119 years ago, on 29th June 1911, Mohun Bagan was immortalised in the history books of Indian football after they defeated East Yorkshire Regiment to lift the IFA Shield. The Green and Maroon were 2-1 winners in the final as they went on to become the first Indian side to win the competition.

Tens of thousands of fans had flocked the “maidan” to cheer for Mohun Bagan who promised a good show, having gotten the better of the likes of St. Xavier’s, Rangers, Rifle Brigade and Middlesex on their path to the final.

The Immortals conceded first but scored twice in the second half to send the state into a frenzy and hence a festive mood for weeks to come. Some of the best media houses at that time – London Times, Daily Mail and Manchester Guardian – covered the tournament in great detail.

Scroll to continue with content

The 11 players who featured in the game were henceforth known as the “Amor Ekadosh” which translated to “The Immortal 11”. All players were posthumously awarded the prestigious Mohun Bagan Ratna.

Shibdas Bhaduri
Shibdas Bhaduri

Here is a profile of the members of the Amor Ekadosh.

Shibdas Bhaduri – The captain of the Immortals who led from the front, Shibdas Bhaduri scored the equaliser and assisted the winner in the historic match. He played on the left flank alongside elder brother Bijaydas Bhaduri and tormented the opposition with his speed and dribbling. This earned him the nickname “Pichol babu” or “Mr Slippery”.

Abhilash Ghosh – There was nothing to separate Mohun Bagan and East Yorkshire Regiment after 86 minutes of football in the finals of the IFA Shield. Centre forward Abhilash Ghosh latched on to a pass from his captain to slot home the decider and earn his side an important win.
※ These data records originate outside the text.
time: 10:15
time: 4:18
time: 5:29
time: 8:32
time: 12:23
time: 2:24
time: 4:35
He was also the player to score their first goal of the tournament – the opener in a 3-0 win over St. Xavier’s.

Bhuti Sukul – The right-back joined the club when he was just 16. He was famous for his strong tackles and incredible ability in the air.

Bijaydas Bhaduri – The oldest of the Immortals, Bhaduri played as a left midfielder and often swapped positions with his younger brother Shibdas. He was a great dribbler of the ball, easing past oppositions with shoulder drops and body feints.
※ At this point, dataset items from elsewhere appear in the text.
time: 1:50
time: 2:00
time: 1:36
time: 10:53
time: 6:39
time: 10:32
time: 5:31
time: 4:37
Hiralal Mukherjee – He played in multiple positions throughout his career but stood firm between the sticks in the all-important tournament. The trusty custodian saved three penalties in the opener against St. Xavier’s. Good anticipation and the ability to stay resilient against physical strikers were other quivers in his arrow.
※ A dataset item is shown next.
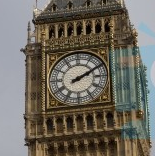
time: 2:10
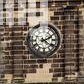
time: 2:21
Manmohan Mukherjee – There were very few who could pass through Mohun Bagan’s midfield with the ball still at their feet and Manmohan Mukherjee was one of the biggest reasons why. The right-half was nicknamed “Terrier” for his ability to snatch the ball in midfield.

Rajendra Sengupta – It was Rajendra Sengupta who conceded the free-kick that led to East Yorkshire Regiment’s goal in the final. But what proved to be a harmless mistake should not discount the stellar performances displayed by the youngest player in the squad. Playing in central defence in an attack-minded team was not easy but Rajendra ensured Hiralal was well-protected.

Sudhir Chatterjee – It was not hard to spot Sudhir Chatterjee in the Mohun Bagan line-up that started the final. In fact, the defender was the only Indian to wear boots in that match. Sudhir was not among the fastest on the pitch but his intelligent reading of the game made him an asset to the team.

Srishchandra ‘Habul’ Sarkar – The right inside Habul was versatile and could also play in midfield. His moment of glory arrived in the replay semi-final game against Middlesex Regiment when he scored a goal in the dying moments to ensure a place in the final.

Jatindranath ‘Kanu’ Roy – When he was not tormenting defenders with his incredible pace on the right flank, Kanu was busy scoring important goals to keep his side in the tournament. He scored a brilliant long-range goal against Middlesex Regiment in the semis to equalise and force a replay.

Nilmadhab Bhattacharya – One of the most skilful players in the team, Nilmadhab Bhattacharya operated on the left flank. He had a brilliant passing range to go with and was an absolute delight to watch.